Last week while talking on the phone with my friend and fellow Christian Case Maker, Rice Broocks (author of God’s Not Dead), the topic of evidence was raised. Both of us present the case for Christianity on university campuses around the country and we’ve discovered a great deal of cultural confusion related to what qualifies as evidence when trying to make a case. Many people simply don’t understand the basic categories of evidence and mistakenly think prosecutors need a particular kind of evidence to be successful. As it turns out, evidence falls into one of two categories: direct and indirect. Direct evidence is simply eyewitness testimony. Indirect evidence (also known as circumstantial evidence) is everything else. When I say “everything else” I mean precisely that: everything has the potential to be considered as evidence. In the many years I’ve been making criminal cases in the State of California, I’ve presented physical objects, statements, behaviors and much more to make my case. Take a look at the variety of evidences typically presented in criminal jury trials:
Forensic physical evidence
Non-forensic physical evidence
Where the victim was attacked
Where the victim wasn’t attacked
Items discovered at the crime scene
Items missing from the crime scene
Words the suspect said
Words the suspect failed to say
Something the suspect did
Something the suspect failed to do
I could go on and on, but are you starting to see the pattern? Everything has the potential to be part of an evidential case, depending on the nature of the case under consideration. Sometimes the simplest detail (something you might not typically think of as evidence) can make the case. I’ve successfully investigated cases prosecuted with nothing more than statements. These cases didn’t possess a single piece of physical evidence, yet the juries came back with a guilty verdict in less than 4 hours.
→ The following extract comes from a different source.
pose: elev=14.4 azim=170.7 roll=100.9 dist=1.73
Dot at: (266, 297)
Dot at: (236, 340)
When skeptics say the case for Christianity is weak because it can’t be built with scientific, testable, physical, forensic evidence, they simply don’t know how criminal cases are tried every day in America. Everything counts as evidence, including the behavior of the original witnesses, the testimony of those who listened to the statements of these witnesses, the touch-point corroborative evidence of archaeology, the internal confirmation of geography, politics and proper nouns, and the deficiency of alternative explanations. These forms of evidence (or something very similar) are used in criminal trials every day. If convictions were dependent on physical, forensic evidence, very few cases would ever be prosecuted. My cold-cases, for example, are entirely circumstantial and typically employ little or no forensic evidence. I’ve yet to lose one of these cases, because I’ve learned the answer to an important question: What qualifies as evidence? Everything.